Take on Nature: The robin appears gentle to us but is fierce with its own

The robin's babbled notes frequently descend around us to proclaim the year is waning but also to reassure us, it will sing come what may
The robin's babbled notes frequently descend around us to proclaim the year is waning but also to reassure us, it will sing come what may The robin's babbled notes frequently descend around us to proclaim the year is waning but also to reassure us, it will sing come what may

THE opening lines from William Blake’s lengthy poem Auguries of Innonence, ‘A Robin Redbreast in a cage/Puts all Heaven in a rage’, came to me recently when a robin followed me closely as I tidied summer’s work in the garden.

I’ve written of the bird before here but in the different context of its ties with the festive season and Christ’s crucifixion. One of our most recognisable birds, Erithacus rubecula is well known for following the gardener as spade or trowel turn the soil, offering the prospect of worms and insects, and although my robin was, no doubt, availing of the chance to find some morsel, there seemed more to its attendance than that.

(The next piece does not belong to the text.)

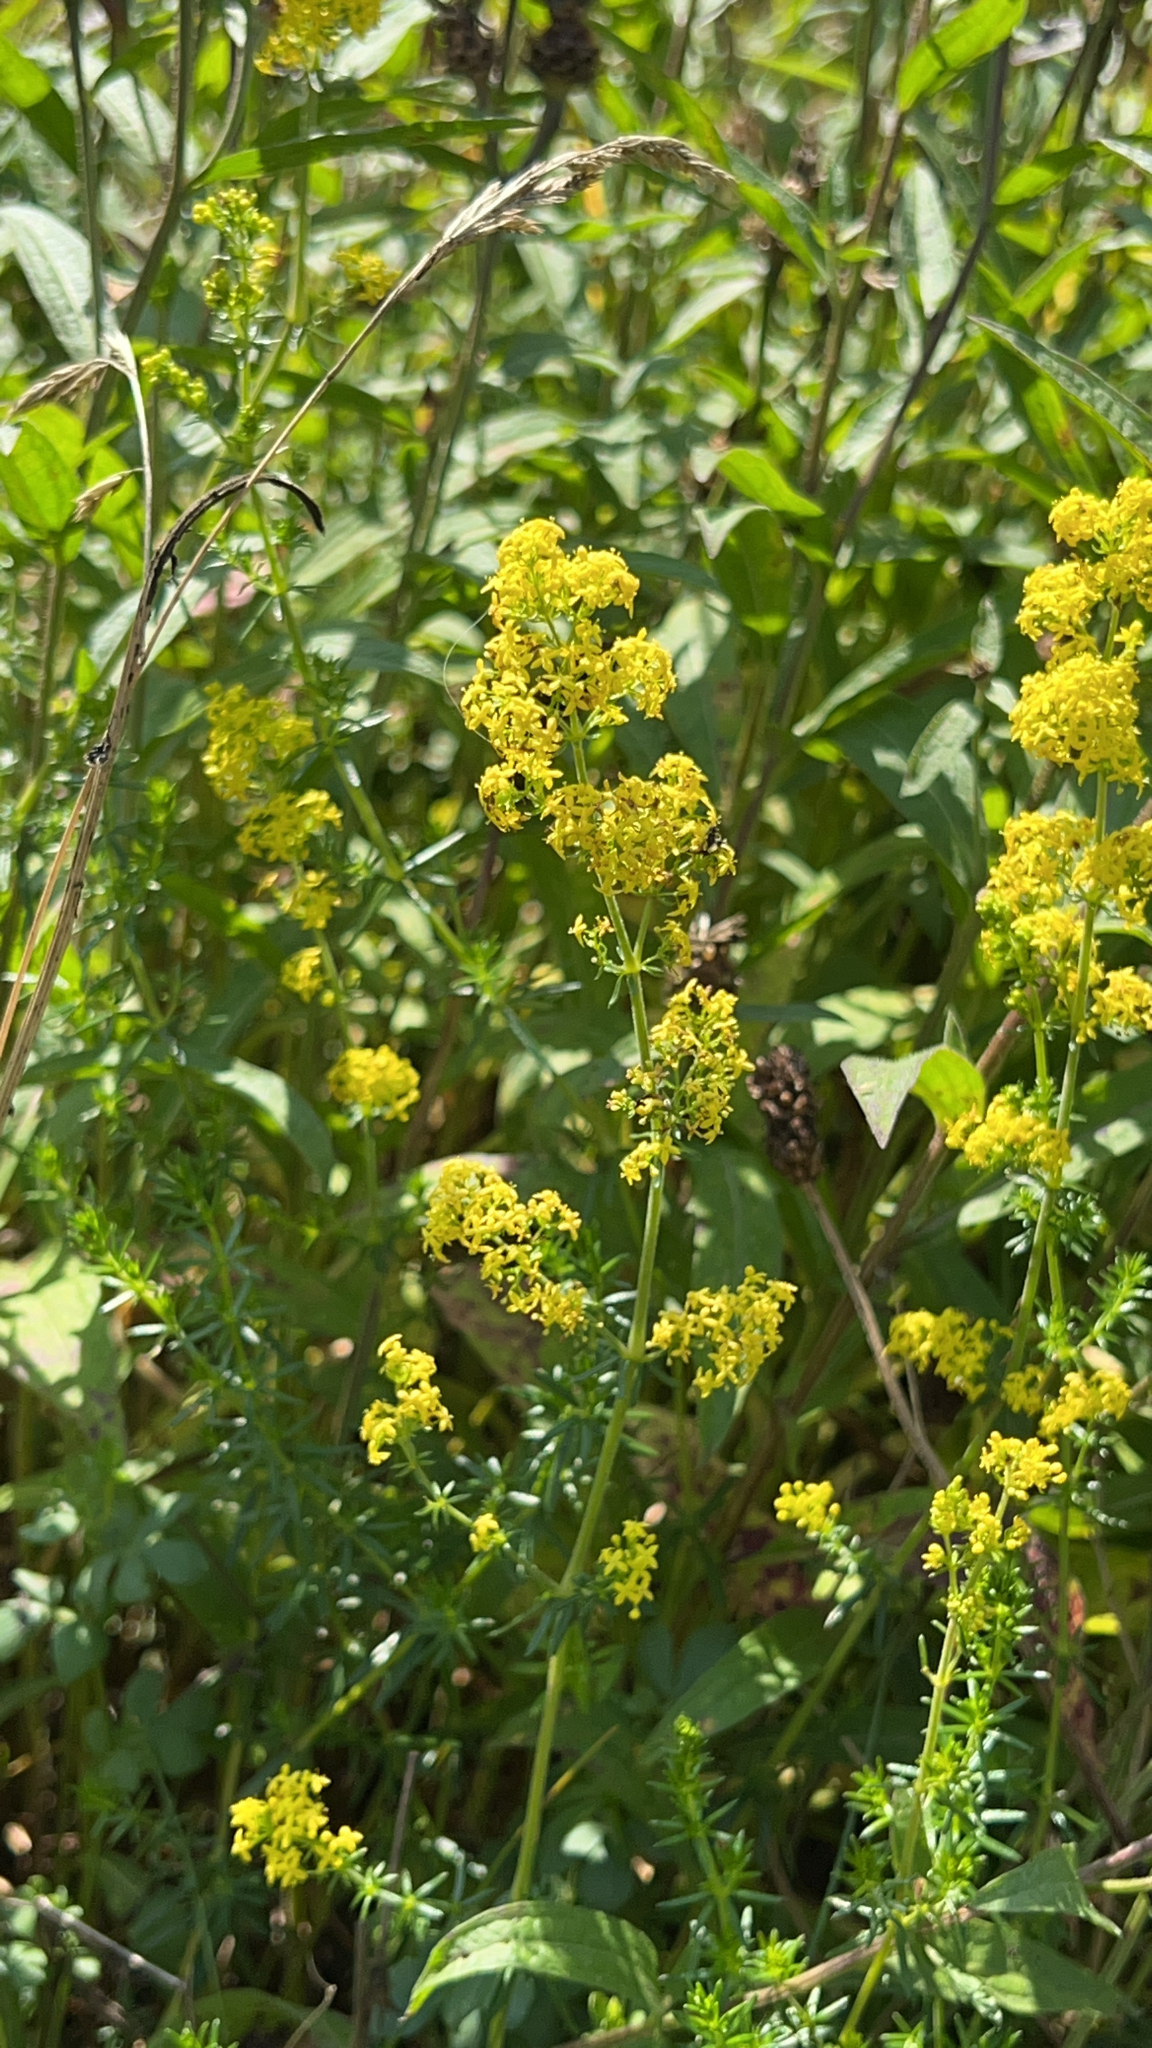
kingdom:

So close at times, I could almost touch it, the bird offered a kind of companionship, a little like the one in John Clare’s poem The Woodman where the robin, ‘With ruddy bosom and simple face / Around his old companion fearless hops’. Clare also calls the robin, ‘the tamest of the feathered race’. Now past the autumn equinox, its babbled notes frequently descend around us to proclaim the year is waning but also to reassure us, it will sing come what may.

Trusting and gentle as the robin appears to us, it is fiercely aggressive when defending territories against its own, especially in spring but also throughout the year. If its assertive singing doesn’t work the robin will fly close to another bird, fluffing up its red breast in a threatening display, before battling the bird off if necessary.

Evolutionary biologist David Lack, in his book Life of the Robin (1953), writes of the series of experiments he carried out to demonstrate the importance of the colour red in repelling robin intruders. The author placed a stuffed robin close to a wild one, which it attacked savagely, but only when it contained red feathers.

Similar experiments showed that when the stuffed bird was painted all brown, it was no longer attacked. His book was and remains an important work in helping us understand many aspects of robin behaviour and its life cycle.

Interestingly, Lack’s interest and motivation to carry out research on the robin stemmed from previous work on the bird and its habits by a Co Fermanagh-based civil engineer James Parsons Burkitt. A native of Killybegs, Co Donegal, Burkitt was an experienced field ornithologist who designed and conducted a pioneering population study of the robin, based on ringing individuals in his garden in the early 1920s.

His work was to prove highly significant as it enabled individual birds to be identified in the field and details of their territorial behaviour, song and threat display recorded.

Berkitt, the son of a Presbyterian minister proved the longevity of one female robin which he ringed in December 1927, near Ballinamallard and which he trapped again in July 1938, at least 11 years old, "the oldest living robin in the world" at the time.

Voted Ireland’s favourite bird in 2015 and Britain’s more recently, in 2019, an spideog, as Gaeilge, will stay with us in our open spaces, towns and cities to enliven darker days with its red breast and reflective song.

Clare also wrote of the bird in his poem, The Autumn Robin saying, 'Sweet little bird in russet coat, The livery of the closing year, / The song thy little joys repeat / My loneliness relieves.’

Although the robin’s song becomes more forlorn as the weeks go by, I suspect we’ll still want and need to hear it more than ever as a beacon of hope in what remain difficult and challenging times.